There are many ways to start a fire, and every experienced camper will have their own favorites, but here’s my list of top ten fire starters:
- Good strike-anywhere matches are increasingly difficult to find. I stock up on my favorite brand (Redbird from Eddy Match in Ontario) when we are in Canada for our canoe trips. Here’s another brand at Amazon with good reviews if you have trouble finding them elsewhere.
- Lightweight and reliable (if kept dry ) A disposable butane lighter may get a little sluggish at very low temperatures. Not as traditional or picturesque but if you must light a fire in difficult conditions a butane lighter can safe your life. I always have a couple stowed away in my gear for emergencies.
- Lifeboat matches are made by several different manufacturers, look for high quality ones. They burn for ten or twelve seconds, and that can make a big difference! Here’s a highly rated brand on Amazon I have used and can recommend.
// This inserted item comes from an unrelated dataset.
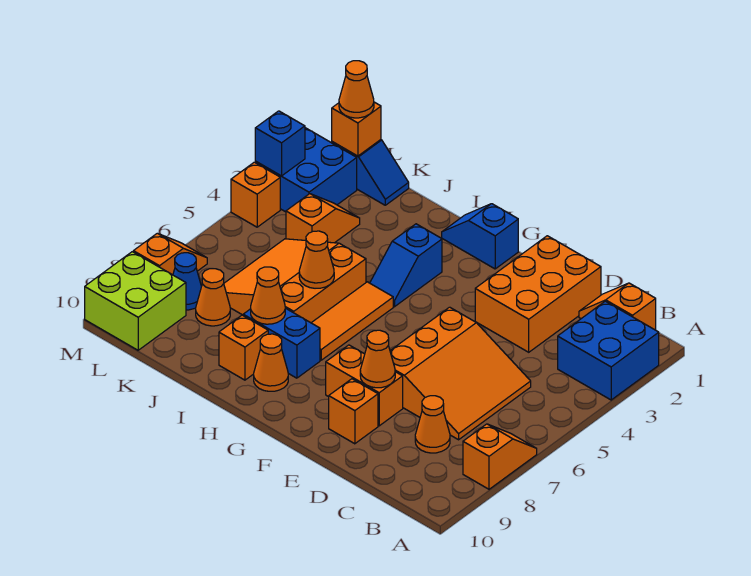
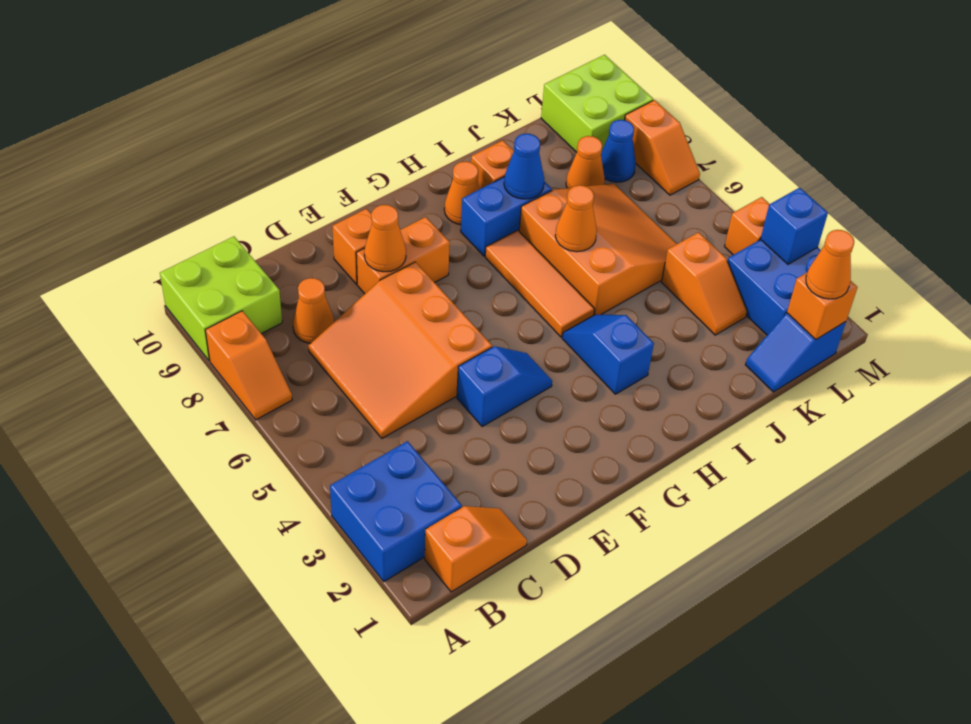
none -> lime 2x2 brick [160,236,282,361]
orange 2x3 brick [475,236,601,352] -> none
blue 1x2 slope [442,204,518,269] -> blue 1x2 slope moved to [457,346,552,427]
orange 1x1 cone [251,267,285,324] -> blue 1x1 cone [504,134,544,199]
- More interesting than practical, a nine volt battery and 0000 steel wool (the thinnest grade) are an old standby. Touching both poles of the battery to the steel wool creates an electrical short that heats and ignites the fine strands of steel wool.
- Flint and steel was the standard fire-lighter for centuries. Key to successful use is a good steel striker, a sharp piece of flint or similar stone and a ready supply of char cloth (carbonized cotton or linen cloth), and plenty of practice. Here’s a traditional flint and steel set at Amazon.
- The right materials and practiced technique are important to lighting a fire using friction methods. The bow and drill method is the most familiar, but there are other methods using friction. Rubbing two sticks together is not a viable method, unless one of them is a match! Here’s the directions that most helped me start a fire by friction.
- Ferrocerium is a man-made metallic material that sparks at temperatures at 3,000 °F when scraped with a knife blade or steel striker. Most all commercial strikers and the ‘flint’ of lighters are made of ferrocerium. Here’s a the Gerber Bear Grylls fire starter at Amazon.
- A small candle or a piece of a larger candle ought to be in any fire-lighting kit. Lightweight, small, and easy to find birthday candles (once lit, of course) burn for a few minutes and make lighting damp tinder a great deal more likely. (Now you know what to do with those candles left over from your next birthday!)
- Fill the chambers of a used egg carton with sawdust, a charcoal briquette, dryer lint, a roll of newspaper, etc. and fill with melted wax. Provides several minutes of steady flame for really difficult conditions.
- The bark of down, dead birch trees (don’t strip living trees unless your life depends on it) contains flammable resins. Once lit a roll of birch bark will burn hot and long enough to start a fire in wet conditions. If you don’t live near birch trees believe it our not you can buy birch bark from Amazon.